Les modèles d’inductions chirurgicales d’arthrose prennent en moyenne 4 à 8 semaines pour développer un phénotype de douleur et ainsi, imiter la progression post-traumatique de la pathologie humaine plus étroitement (Ruan et al., 2013). En revanche, l'injection d'agents qui dégradent de manière sélective des composantes de la matrice extracellulaire du cartilage comme le MIA cause une douleur similaire à l’arthrose en moins d’une semaine, mais ne suivent pas la progression temporelle de la pathologie clinique (Marker et al., 2012).

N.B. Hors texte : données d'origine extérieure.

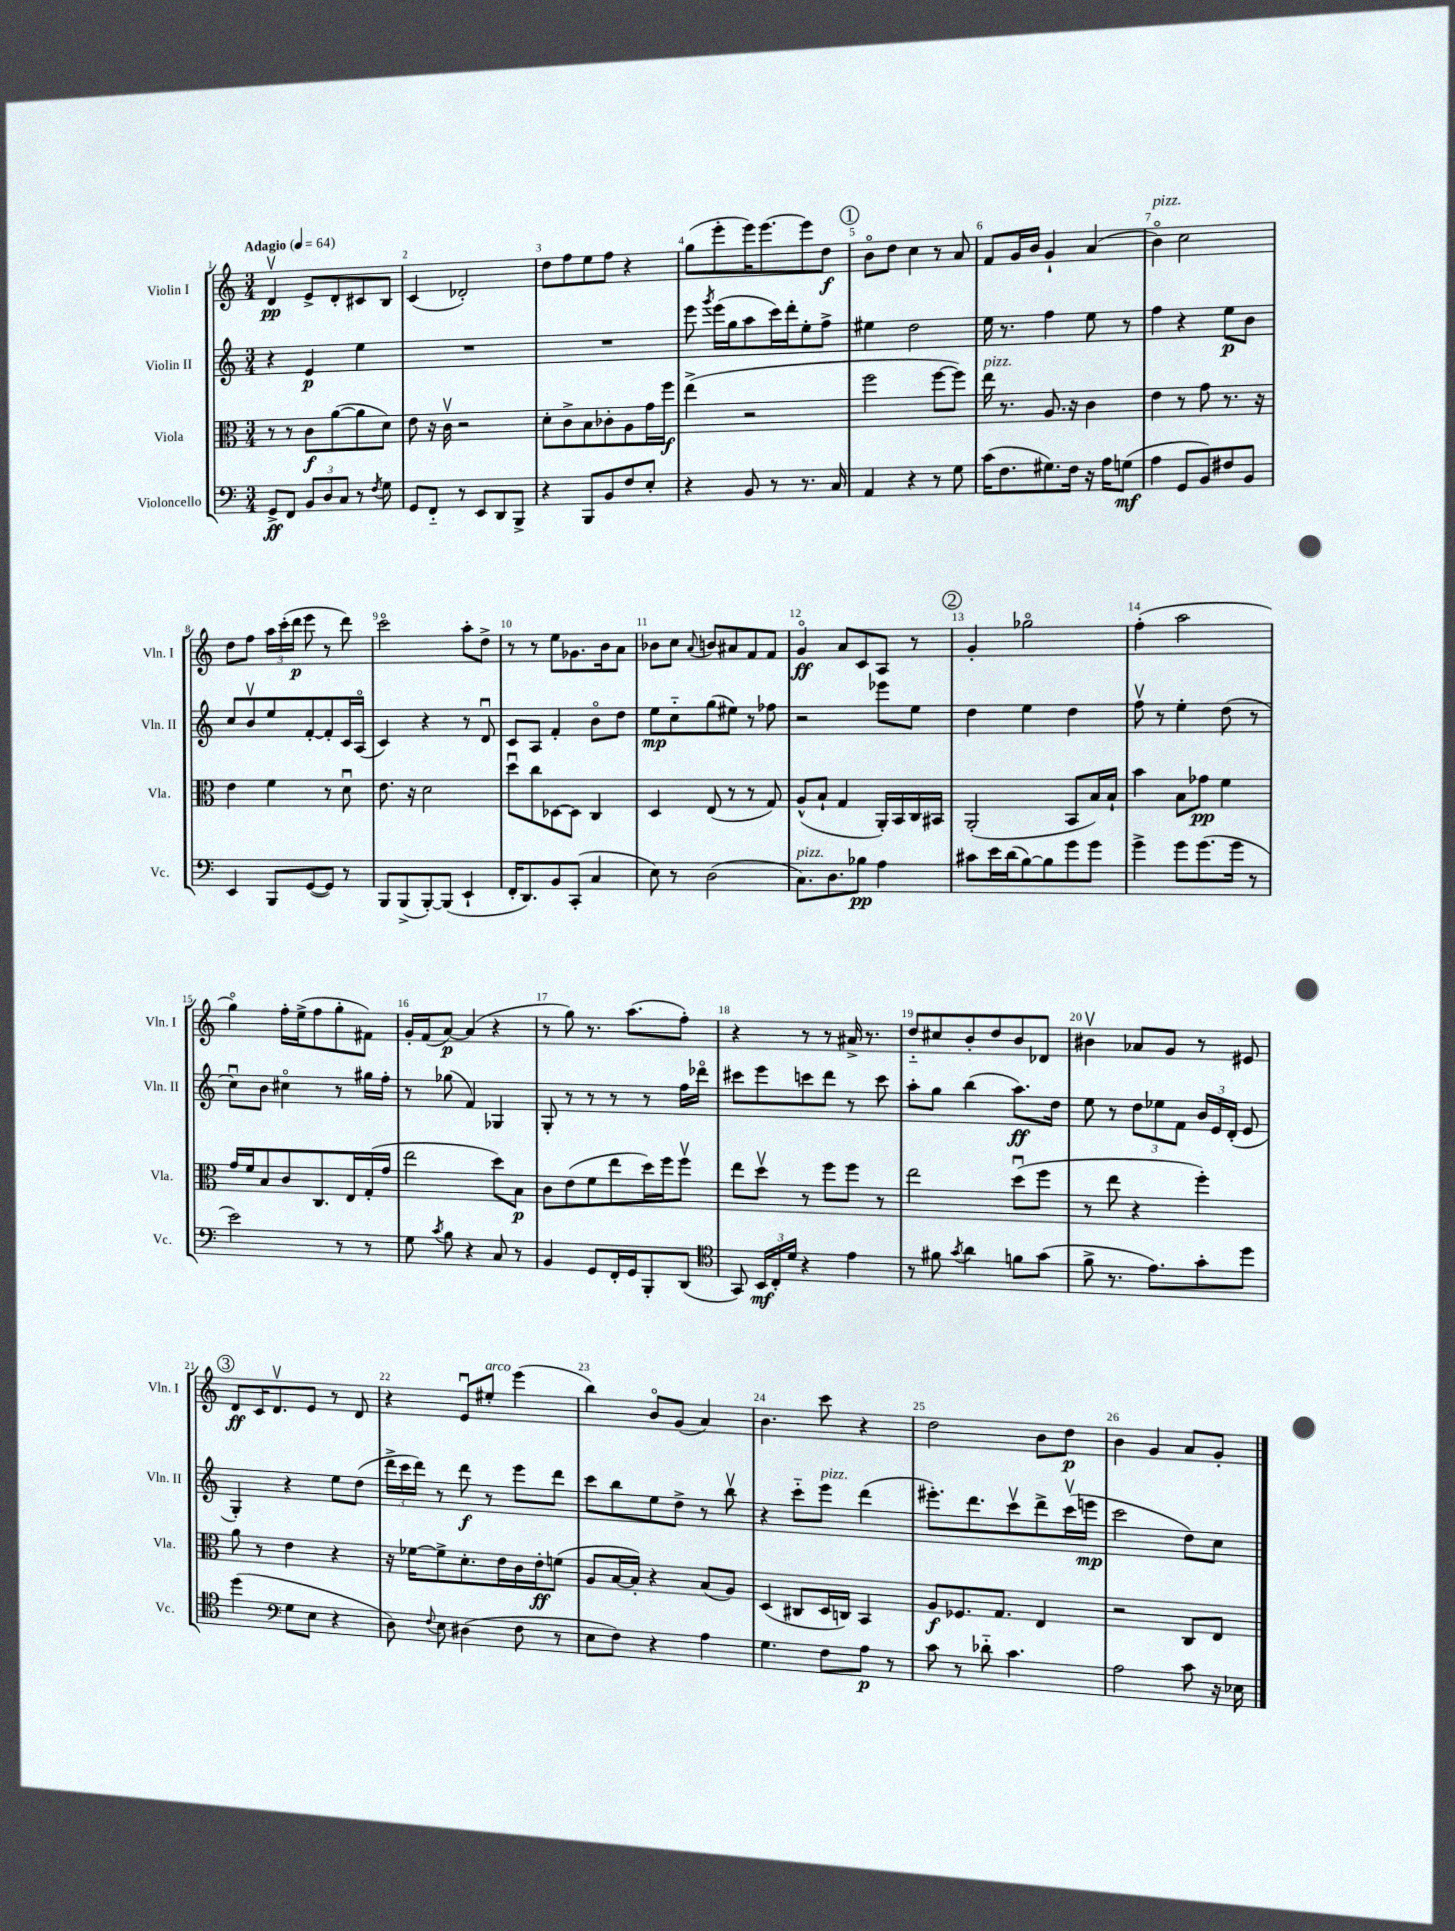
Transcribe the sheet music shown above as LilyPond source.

<<
\new StaffGroup <<
\new Staff = "s0" \with { instrumentName = "Violin I" shortInstrumentName = "Vln. I" } {
    \clef treble \key c \major \numericTimeSignature \time 3/4 \tempo "Adagio" 4 = 64
    \autoBeamOff d'4\upbow\pp e'8[-> d'8-. cis'8 b8] |
    c'4( des'2-.) |
    d''8[ f''8 e''8 f''8] r4 |
    g''8[( e'''8-. e'''16) e'''8.~ e'''8 d''8]\f |
    \mark \markup { \circle "1" } b'8[\flageolet d''8] c''4 r8 a'8 |
    f'8[ g'16 b'16] g'4-! a'4( |
    b'4\flageolet^\markup { \italic "pizz." }) c''2 |
    d''8[ f''8] \tuplet 3/2 { a''16[ c'''16-.( d'''16]\p } e'''8 r8 d'''8) |
    c'''2\flageolet a''8[-. d''8]-> |
    r8 r8 e''8[ ges'8. b'16 a'8] |
    bes'8[ c''8] \appoggiatura { a'8 } b'8[ ais'8 f'8 f'8] |
    g'4\flageolet\ff a'8[ c'8 a8] r8 |
    \mark \markup { \circle "2" } g'4-. ges''2\flageolet |
    f''4-.( a''2 |
    g''4\flageolet) f''16[-. e''16->( f''8 g''8-. fis'8]) |
    g'16[-. f'16( a'8]~\p) a'4( r4 |
    r8 g''8) r8. a''8.[( f''8]-.) |
    r4 r8 r8 ais'16-> r8. |
    d''8[-_ cis''8 b'8-. d''8 b'8 des'8] |
    bis'4\upbow aes'8[ g'8] r8 eis'8 |
    \mark \markup { \circle "3" } d'8[\ff c'16 d'8.\upbow e'8] r8 d'8 |
    r4 e'8[\downbow eis''8]-.^\markup { \italic "arco" } e'''4( |
    b''4) b'8[\flageolet g'8]( a'4) |
    b'4. c'''8 r4 |
    d''2 b'8[ d''8]\p |
    b'4 g'4 a'8[ g'8]-. \bar "|." |
}
\new Staff = "s1" \with { instrumentName = "Violin II" shortInstrumentName = "Vln. II" } {
    \clef treble \key c \major \numericTimeSignature \time 3/4
    \autoBeamOff r4 e'4\p e''4 |
    R2. |
    R2. |
    e'''8 \acciaccatura { g'''8 } e'''16[( g''16 a''8 c'''16) d'''16-. e''8-. f''8]-> |
    \mark \markup { \circle "1" } eis''4 d''2 |
    e''16 r8. f''4 e''8 r8 |
    f''4 r4 e''8[\p b'8] |
    c''8[ b'8\upbow e''8 f'8~-. f'8-. c'16 a16]\flageolet( |
    c'4) r4 r8 d'8\downbow |
    c'8[ a8] f'4-. b'8[\flageolet d''8] |
    e''8[\mp c''8-_ g''8( eis''8]) r8 fes''8 |
    r2 ees'''8[ e''8] |
    \mark \markup { \circle "2" } d''4 e''4 d''4 |
    f''8\upbow r8 e''4-. d''8( r8 |
    c''8[\downbow) b'8] cis''4\flageolet r8 gis''16[ f''16]-. |
    r8 ges''8( f'4) ges4 |
    g8-. r8 r8 r8 r8 f''16[ des'''16]\flageolet |
    cis'''8[ e'''8 c'''8 d'''8] r8 c'''8 |
    a''8[-. g''8] b''4( a''8.[\ff) d''16] |
    e''8 r8 \tuplet 3/2 { d''8[ ees''8 f'8] } \tuplet 3/2 { b'16[ e'16 d'16]-.( } e'8 |
    \mark \markup { \circle "3" } g4-.) r4 e''8[ d''8]( |
    \tuplet 3/2 { d'''16[-> c'''16 d'''16]) } r8 d'''8\f r8 e'''8[ d'''8] |
    c'''8[ b''8 e''8 d''8]-> r8 b''8\upbow |
    r4 c'''8[-_ e'''8]^\markup { \italic "pizz." } d'''4( |
    eis'''8.[-.) d'''8. c'''8\upbow d'''8-> c'''16\upbow( e'''16]\mp |
    c'''2 d''8[) c''8] \bar "|." |
}
\new Staff = "s2" \with { instrumentName = "Viola" shortInstrumentName = "Vla." } {
    \clef alto \key c \major \numericTimeSignature \time 3/4
    \autoBeamOff r8 r8 c'8[\f a'8~( a'8 d'8]) |
    e'8 r16 c'16\upbow r2 |
    d'8[-. c'8-> b8 ces'8-. a8 g'16 f''16]\f |
    e''4->( r2 |
    \mark \markup { \circle "1" } f''2 f''8[~ f''8]) |
    e''16^\markup { \italic "pizz." } r8. a8. r16 c'4 |
    e'4 r8 g'8 r8. r16 |
    e'4 f'4 r8 d'8\downbow |
    e'8. r16 d'2 |
    d''8[\downbow c''8 des8~ des8] c4 |
    d4 e8( r8 r8 g8) |
    a8[-^( b8]-! g4 a,16[-.) b,16 c16 bis,16] |
    \mark \markup { \circle "2" } a,2-.( b,8[ b16) b16]-! |
    b'4 b8[ ges'8]\pp f'4 |
    g'16[ f'16 b8 c'8 c8. e16 g16-.( g'16] |
    e''2 d''8[) b8]\p |
    c'8[ e'8( f'8 e''8 d''16) f''16 f''8]\upbow |
    e''8[ d''8]\upbow r8 f''8[ f''8] r8 |
    e''2 d''8[\downbow( f''8] |
    r8 e''8 r4 f''4-.) |
    \mark \markup { \circle "3" } a'8 r8 e'4 r4 |
    r16 fes'16[~ fes'8-> d'8.-. e'16 c'16 e'16-.\ff f'8]( |
    a8[ b16~ b16]-.) r4 b8[( a8]) |
    d4( cis8[ d16 c16]) b,4 |
    a8[\f fes8. g8.] e4 |
    r2 c8[ e8] \bar "|." |
}
\new Staff = "s3" \with { instrumentName = "Violoncello" shortInstrumentName = "Vc." } {
    \clef bass \key c \major \numericTimeSignature \time 3/4
    \autoBeamOff g,8[->\ff f,8] \tuplet 3/2 { b,8[ d8 c8] } r8 \acciaccatura { f8 } g8 |
    g,8[ f,8]-_ r8 e,8[ d,8 b,,8]-> |
    r4 b,,8[ b,8 f8 e8]-. |
    r4 b,8 r8 r8. c16 |
    \mark \markup { \circle "1" } a,4 r4 r8 g8 |
    c'16[( f8. gis8.) f16] r16 a16[ g8]\mf( |
    a4 g,8[ b,8) fis8 b,8] |
    e,4 b,,8[ g,8~( g,8]) r8 |
    b,,8[ b,,8->( b,,8~-.) b,,8]( e,4-! |
    f,16[-. d,8.) b,8 c,8]-.( c4 |
    e8) r8 d2( |
    c8.[^\markup { \italic "pizz." }) d8. bes8]\pp a4 |
    \mark \markup { \circle "2" } cis'8[ e'16 d'16( b8~) b8 g'8 g'8] |
    g'4-> g'8[ g'8.( g'16] r8 |
    e'2) r8 r8 |
    g8 \acciaccatura { c'8 } b8 r4 c8 r8 |
    b,4 g,8[ f,16-. g,16 b,,8-. d,8]( |
    \clef tenor g,8) \tuplet 3/2 { b,16[\mf c16-. d'16] } r4 e'4 |
    r8 fis'8 \acciaccatura { g'8 } a'4 f'8[ g'8]( |
    f'8-> r8. e'8.[) g'8-. d''8] |
    \mark \markup { \circle "3" } d''4( \clef bass g8[ e8] r4 |
    d8) \appoggiatura { f8 } e8 dis4( f8 r8 |
    e8[ f8]) r4 a4 |
    g4. f8[ a8]\p r8 |
    c'8 r8 des'8-_ c'4. |
    a2 c'8 r16 ees16 \bar "|." |
}
>>
>>
\layout { \context { \Score \override BarNumber.break-visibility = ##(#f #t #t) barNumberVisibility = #all-bar-numbers-visible } }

Cette apparition de la douleur inflammatoire neurogène rapide permet un criblage plus efficace des cibles thérapeutiques analgésiques potentielles, ce qui est une raison principale de la popularité de ces agents chimiques.

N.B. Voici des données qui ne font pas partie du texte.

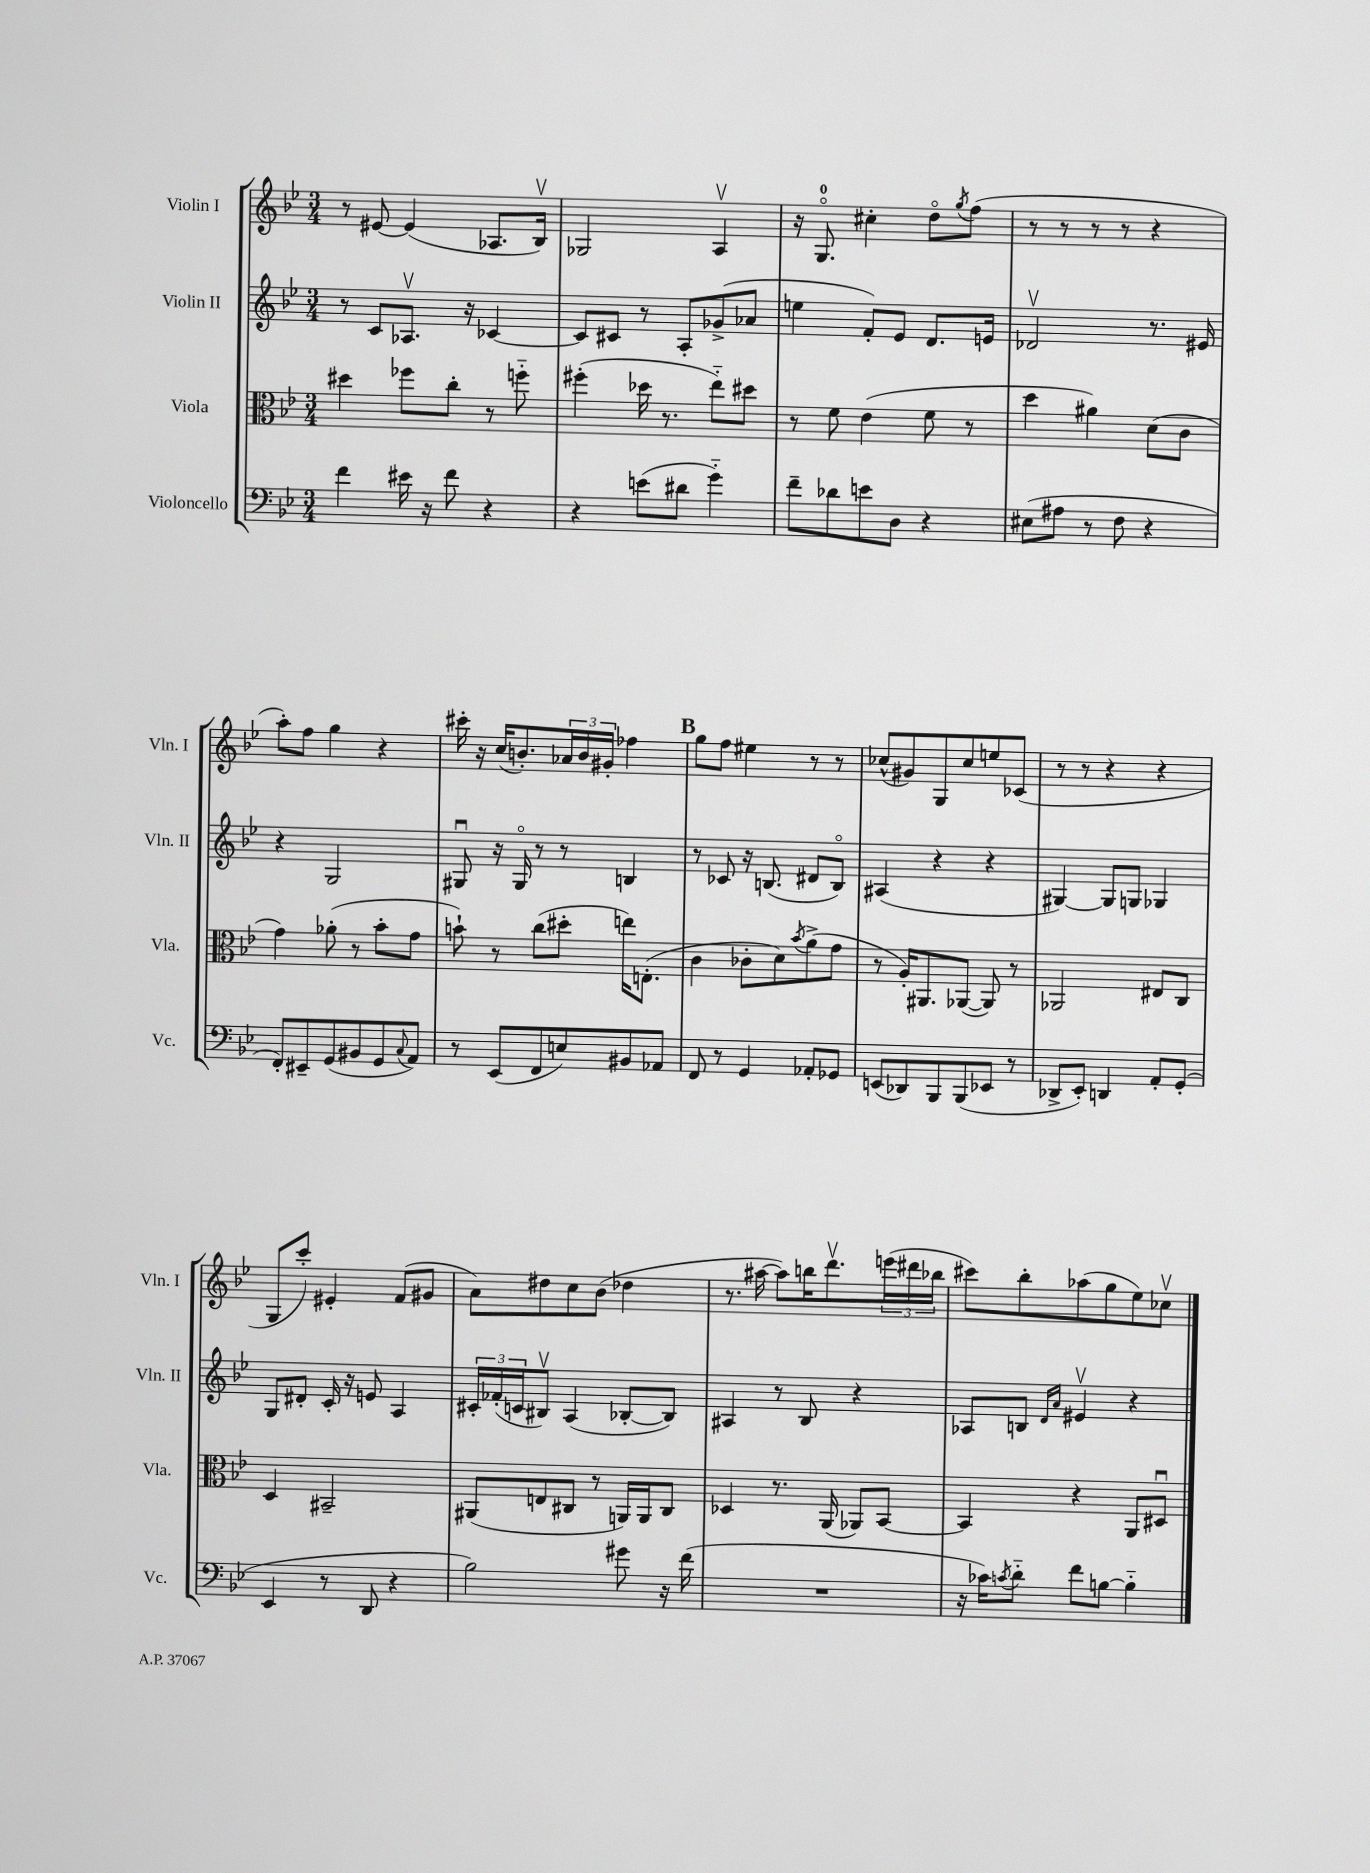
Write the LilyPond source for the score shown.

<<
\new StaffGroup <<
\new Staff = "s0" \with { instrumentName = "Violin I" shortInstrumentName = "Vln. I" } {
    \clef treble \key bes \major \numericTimeSignature \time 3/4
    r8 eis'8~ eis'4( aes8. bes16\upbow) |
    ges2 a4\upbow |
    r16 g8.-0\flageolet cis''4-. d''8\flageolet \acciaccatura { g''8 } f''8( |
    r8 r8 r8 r8 r4 |
    a''8-.) f''8 g''4 r4 |
    cis'''16-. r16 c''16( b'8.-.) \tuplet 3/2 { aes'16 b'16 gis'16-. } fes''4 |
    \mark \markup { \bold "B" } g''8 f''8 eis''4 r8 r8 |
    ces''8-^( gis'8) g8 ces''8 e''8 ces'8( |
    r8 r8 r4 r4 |
    g8 c'''8-.) eis'4-. f'8( gis'8 |
    a'8) dis''8 c''8 bes'8( des''4 |
    r8. ais''16~ ais''8) b''16 d'''8.\upbow \tuplet 3/2 { e'''16( dis'''16 bes''16 } |
    cis'''8) bes''8-. aes''8( g''8 ees''8) ces''8\upbow \bar "|." |
}
\new Staff = "s1" \with { instrumentName = "Violin II" shortInstrumentName = "Vln. II" } {
    \clef treble \key bes \major \numericTimeSignature \time 3/4
    r8 c'8 aes8.\upbow r16 ces'4~ |
    ces'8 cis'8 r8 a8-. ges'8->( aes'8 |
    e''4 f'8-.) ees'8 d'8. e'16 |
    des'2\upbow r8. eis'16 |
    r4 g2 |
    gis8\downbow r16 gis16\flageolet r8 r8 b4 |
    \mark \markup { \bold "B" } r8 ces'8 r16 b8.( dis'8 b8\flageolet) |
    ais4( r4 r4 |
    gis4~) gis8 g8 ges4 |
    g8 dis'8-. c'16-. r16 e'8 a4 |
    \tuplet 3/2 { cis'16-. fes'16-.( c'16 } bis8\upbow) a4( bes8~-. bes8) |
    ais4 r8 bes8 r4 |
    aes8 b8 \grace { d'16 a'16 } eis'4\upbow r4 \bar "|." |
}
\new Staff = "s2" \with { instrumentName = "Viola" shortInstrumentName = "Vla." } {
    \clef alto \key bes \major \numericTimeSignature \time 3/4
    dis''4 fes''8 c''8-. r8 f''8-_ |
    fis''4-.( des''16 r8. ees''8-_) dis''8 |
    r8 f'8 ees'4( f'8 r8 |
    d''4 ais'4) d'8( c'8 |
    g'4) aes'8-.( r8 bes'8-. g'8 |
    b'8-!) r8 c''8( dis''8-. e''16) e8.-.( |
    \mark \markup { \bold "B" } c'4 ces'8-. d'8) \acciaccatura { bes'8 } a'8->( g'8 |
    r8 a16-.) ais,8. aes,8~( aes,8) r8 |
    aes,2 eis8 c8 |
    d4 bis,2-- |
    ais,8( e8 cis8 r8 a,16) a,16 cis8 |
    des4 r8. a,16( aes,8) bes,8~ |
    bes,4 r4 a,8 dis8\downbow \bar "|." |
}
\new Staff = "s3" \with { instrumentName = "Violoncello" shortInstrumentName = "Vc." } {
    \clef bass \key bes \major \numericTimeSignature \time 3/4
    f'4 eis'16 r16 f'8 r4 |
    r4 e'8( dis'8 g'4-_) |
    f'8-- des'8 e'8 d8 r4 |
    eis8( ais8 r8 f8 r4 |
    f,8-.) eis,8-- g,8( bis,8 g,8 \appoggiatura { c8 } a,8) |
    r8 ees,8( f,8 e8) bis,8 aes,8 |
    \mark \markup { \bold "B" } f,8 r8 g,4 aes,8-. ges,8 |
    e,8( des,8) bes,,8 bes,,8( ees,8 r8 |
    des,8-> ees,8-.) d,4 a,8-. g,8-.( |
    ees,4 r8 d,8 r4 |
    bes2) gis'8 r16 f'16( |
    R2. |
    r16 ces'16) \acciaccatura { c'8 } d'8-_ f'8 b8~ b4-_ \bar "|." |
}
>>
>>
\layout { \context { \Score \remove "Bar_number_engraver" } }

1.4.2.2 Modèles expérimentaux de douleur neuropathique

Chez les rongeurs, l’approche expérimentale la plus commune pour induire une neuropathie périphérique est la lésion nerveuse traumatique (complète ou partielle) par ligature, transsection ou compression des nerfs sciatiques (Bennett et al., 1988; Wall et al., 1979), des branches distales du nerf sciatique (Decosterd et al., 2000), du nerf infraorbitaire (Imamura et al., 1997) ou des ganglions du nerf trijumeau (Ahn et al., 2009). Ces modèles de lésions neuronales reflètent la douleur neuropathique qui peut survenir suite à un traumatisme nerveux physique chez l’humain. Les neuropathies induites métaboliquement ou chimiquement chez les rongeurs sont aussi utilisées afin de mimer la douleur neuropathique périphérique liée au diabète neuropathique (Obrosova 2009) ou à la neurotoxicité associée à des chimiothérapies (Authier et al., 2009), aux traitements du virus de l’immunodéficience humaine (Wallace et al., 2007), à la névralgie post-herpétique (Fleetwood-Walker et al., 1999), à la douleur dans la pathologie de la

sclérose en plaque (Lynch et al., 2008) ou bien cancéreuse reliée à un ostéosarcome (Otis et al., 2011). Ainsi, plusieurs modèles de douleur neuropathique produisant de l’hyperalgésie et de l’allodynie thermique et mécanique sont disponibles afin d’étudier les conditions humaines associées à ces pathologies, chacune avec des forces et des limites afin d’aborder une large gamme de questions expérimentales, et les stratégies thérapeutiques reposent majoritairement sur la véracité de ces modèles animaux puisque les pathologies humaines de la douleur neuropathique sont très hétérogènes.

1.4.2.3 Modèles expérimentaux de douleur viscérale et autres troubles dysfonctionnels La douleur reliée à une migraine est l’une des plus difficiles à modéliser puisque son apparition et sa progression reposent sur plusieurs facteurs et causes différentes (Eikermann- Haerter et al., 2008). Les modèles animaux de migraine utilisent généralement une vasodilatation par inhalation d’agents pharmacologiques ou une stimulation électrique directe des zones innervées par les nerfs du trijumeau (De Vries et al., 1999; Eikermann-Haerter et al., 2008). Les douleurs chroniques dorsales sont également difficiles à reproduire avec des modèles animaux. Le MIA a été utilisé récemment pour reproduire ce type de douleur par induction d’arthrose articulaire dans les facettes lombaires (Kim et al., 2015). Par contre, les modèles de douleurs viscérales sont utilisés depuis plus de trois décennies comme la distension colorectale afin d’étudier l’hypersensibilité viscérale (Ness et al., 1988). Les concepts généraux de ce modèle de distension ont ensuite été appliqués pour une vaste gamme de douleur viscérale, autant chez l’animal que l’humain facilitant la réussite prédictive des résultats, comprenant l’intestin, le système biliaire, les voies urinaires et les organes reproducteurs, (Ness 1999). La douleur post-chirurgicale aiguë est étudiée aussi avec des modèles, entre autres, suite à une incision à la surface plantaire ou à la queue, permettant ainsi une meilleure prise en charge de cette douleur post-chirurgicale (Kamerman et al., 2007).